In an age of increasing instability and turbulent industries, the world’s most effective businesses —the 10Xers, so named for their superior financial performance—demonstrate a set of common traits: fanatic discipline, empirical creativity, and productive paranoia.  These traits, manifest in practices such as the 20 Mile March, Firing Bullets, then Cannonballs, and avoiding Death Line risk, allow companies to thrive in uncertainty. 

Favorite Quotes

·         Amundsen v. Shackleton: a South Pole contrast in styles
·         “Innovation by itself turns out to not be the trump card we expected; more important is the ability to scale innovation, to blend creativity with discipline” (p 10)
·         “On the one hand, 10Xers understand that they… cannot control, and cannot accurately predict, significant aspects of the world around them.  On the other hand, 10Xers reject the idea that forces outside their control or chance events will determine their results; they accept full responsibility for their own fate” (p 19).
·         “Fanatic discipline keeps 10X enterprises on track, empirical creativity keeps them vibrant, productive paranoia keeps them alive” (p 20).
·         Fanatic Discipline: “Discipline, in essence, is consistency in action—consistency with values, consistency with long-term goals, consistency with performance standards, consistency of method, consistency over time” (p 21).
·         Empirical Creativity: “Social psychology research indicates that at times of uncertainty, most people look to other people—authority figures, peers, group norms—for their primary cues about how to proceed.  10Xers look to empirical evidence” (p 25).
·         Productive Paranoia: “10Xers believe that conditions will—absolutely, with 100 percent certainty—turn against them without warning” (p 29).
·         Level 5 Ambition: “They are passionately driven for a cause beyond themselves” (p 33).
·         “What is your 20 Mile March?” (p 68)
·         “Firing an uncalibrated cannonball that succeeds can be even more dangerous than a failed cannonball.  Keep in mind the danger of achieving good outcomes from bad process” (p 85).
·         4 Types of risk: Death Line, Asymmetric, Uncontrollable, Time-based (p 103).
·         “How much time before our risk profile changes?” (p 111).
·         “Most men die of their remedies, and not of their illnesses.” –Moliere
·         “The signature of mediocrity is not an unwillingness to change; the signature of mediocrity is chronic inconsistency” (p 138).

Response

I’ll admit it: I’m a sucker for Jim Collins’ work.  I’m not overly impressed by the apparently rigorous process through which he and his team identify great companies and their comparisons.; the numbers aren’t what get me.  But as Rozenweig states in The Halo Effect, “The test of a good story is not whether it is entirely, fully, scientifically accurate—by definition it won’t be.  Rather, the test of a good story is whether it leads us toward valuable insights, if it inspires us toward helpful action.”  And that is what Jim Collins does for me. 
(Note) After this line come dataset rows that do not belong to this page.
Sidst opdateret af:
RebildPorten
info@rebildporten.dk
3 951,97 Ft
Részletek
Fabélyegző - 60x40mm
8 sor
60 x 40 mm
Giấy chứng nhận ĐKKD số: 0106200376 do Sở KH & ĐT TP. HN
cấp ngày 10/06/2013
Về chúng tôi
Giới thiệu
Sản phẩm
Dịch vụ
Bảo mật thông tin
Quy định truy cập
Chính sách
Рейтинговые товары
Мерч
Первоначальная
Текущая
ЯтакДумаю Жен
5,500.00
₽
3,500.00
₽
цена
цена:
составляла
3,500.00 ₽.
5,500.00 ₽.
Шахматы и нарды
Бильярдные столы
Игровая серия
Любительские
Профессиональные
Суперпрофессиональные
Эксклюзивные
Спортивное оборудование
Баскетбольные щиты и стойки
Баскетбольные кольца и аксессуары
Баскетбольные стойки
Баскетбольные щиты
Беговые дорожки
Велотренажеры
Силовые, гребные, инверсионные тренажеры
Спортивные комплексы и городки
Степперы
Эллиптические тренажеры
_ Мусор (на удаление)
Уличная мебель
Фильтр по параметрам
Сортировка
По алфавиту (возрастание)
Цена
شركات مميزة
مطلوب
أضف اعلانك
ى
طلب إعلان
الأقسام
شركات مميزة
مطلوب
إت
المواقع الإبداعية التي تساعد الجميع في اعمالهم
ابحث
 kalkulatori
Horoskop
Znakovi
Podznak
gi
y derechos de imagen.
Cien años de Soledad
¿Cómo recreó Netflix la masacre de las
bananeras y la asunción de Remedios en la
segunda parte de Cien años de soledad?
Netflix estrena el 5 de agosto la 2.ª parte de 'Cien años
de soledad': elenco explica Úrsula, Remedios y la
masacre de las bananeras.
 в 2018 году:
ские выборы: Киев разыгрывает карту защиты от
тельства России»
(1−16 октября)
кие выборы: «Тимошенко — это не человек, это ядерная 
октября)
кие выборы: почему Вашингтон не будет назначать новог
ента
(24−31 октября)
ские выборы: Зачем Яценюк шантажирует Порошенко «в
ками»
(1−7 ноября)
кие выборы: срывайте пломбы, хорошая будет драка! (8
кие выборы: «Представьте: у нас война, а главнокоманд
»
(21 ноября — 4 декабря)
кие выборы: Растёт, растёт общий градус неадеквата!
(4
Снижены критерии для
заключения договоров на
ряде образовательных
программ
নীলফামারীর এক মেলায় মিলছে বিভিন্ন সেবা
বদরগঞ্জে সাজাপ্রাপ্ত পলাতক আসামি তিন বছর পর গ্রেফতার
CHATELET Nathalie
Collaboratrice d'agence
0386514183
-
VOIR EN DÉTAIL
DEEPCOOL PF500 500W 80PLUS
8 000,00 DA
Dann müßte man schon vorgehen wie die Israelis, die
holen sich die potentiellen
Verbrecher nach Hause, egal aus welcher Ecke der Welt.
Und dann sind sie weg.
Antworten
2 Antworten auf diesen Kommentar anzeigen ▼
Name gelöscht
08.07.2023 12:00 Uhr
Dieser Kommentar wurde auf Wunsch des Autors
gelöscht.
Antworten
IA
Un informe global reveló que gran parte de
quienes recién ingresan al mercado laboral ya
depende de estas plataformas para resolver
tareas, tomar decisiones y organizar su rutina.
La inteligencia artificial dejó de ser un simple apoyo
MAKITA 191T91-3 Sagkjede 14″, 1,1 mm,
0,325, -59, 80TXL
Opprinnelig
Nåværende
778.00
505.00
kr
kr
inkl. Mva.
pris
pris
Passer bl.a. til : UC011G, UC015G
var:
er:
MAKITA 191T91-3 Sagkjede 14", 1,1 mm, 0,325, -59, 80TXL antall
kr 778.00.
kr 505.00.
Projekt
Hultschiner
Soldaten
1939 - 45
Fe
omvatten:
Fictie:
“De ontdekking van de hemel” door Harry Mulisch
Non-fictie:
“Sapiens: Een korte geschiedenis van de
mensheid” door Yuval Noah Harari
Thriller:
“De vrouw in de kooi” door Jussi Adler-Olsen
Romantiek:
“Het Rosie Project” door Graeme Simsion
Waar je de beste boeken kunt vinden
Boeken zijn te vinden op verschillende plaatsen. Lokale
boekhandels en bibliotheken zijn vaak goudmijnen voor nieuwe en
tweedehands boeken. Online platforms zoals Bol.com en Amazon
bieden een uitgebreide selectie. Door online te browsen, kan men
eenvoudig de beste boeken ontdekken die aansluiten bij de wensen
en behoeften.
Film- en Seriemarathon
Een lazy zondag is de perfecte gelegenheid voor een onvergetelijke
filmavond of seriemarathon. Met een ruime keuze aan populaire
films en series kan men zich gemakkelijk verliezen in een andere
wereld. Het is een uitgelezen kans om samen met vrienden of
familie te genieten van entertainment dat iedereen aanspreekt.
I love the way he conveys concepts in concrete, memorable stories or analogies—he is the poster child for Made to Stick strategies.  The use of the Amundsen and Shackleford expeditions as polar opposites (pun intended!) was a perfect way of capturing the difference between companies that thrive in chaos and those who falter.  Similarly, the models of the 20 Mile March and Bullets and Cannonballs—like the Hedgehog Concept before them—have a way of firmly implanting themselves in my brain.  That is Collins’ wheelhouse.  (He begins to lose me when he becomes more abstract—zooming in and out or SMaC as a noun, verb, and adjective.)

I read this book through two lenses, evaluating both my own personality and that of Amazon in our ability to survive these uncertain times.  I found that of the four traits­—fanatic discipline, empirical creativity, productive paranoia, and Level 5 ambition—I exhibit two, empirical creativity and Level 5 ambition, while falling short in the other two.  As a company, Amazon seems to possess the same two traits.  In one sense, this makes me a great match for the company culture—I’m good at what they like (and visa-versa)—but it may also mean that I need to seek ways to shore up those deficits, both personally and professionally.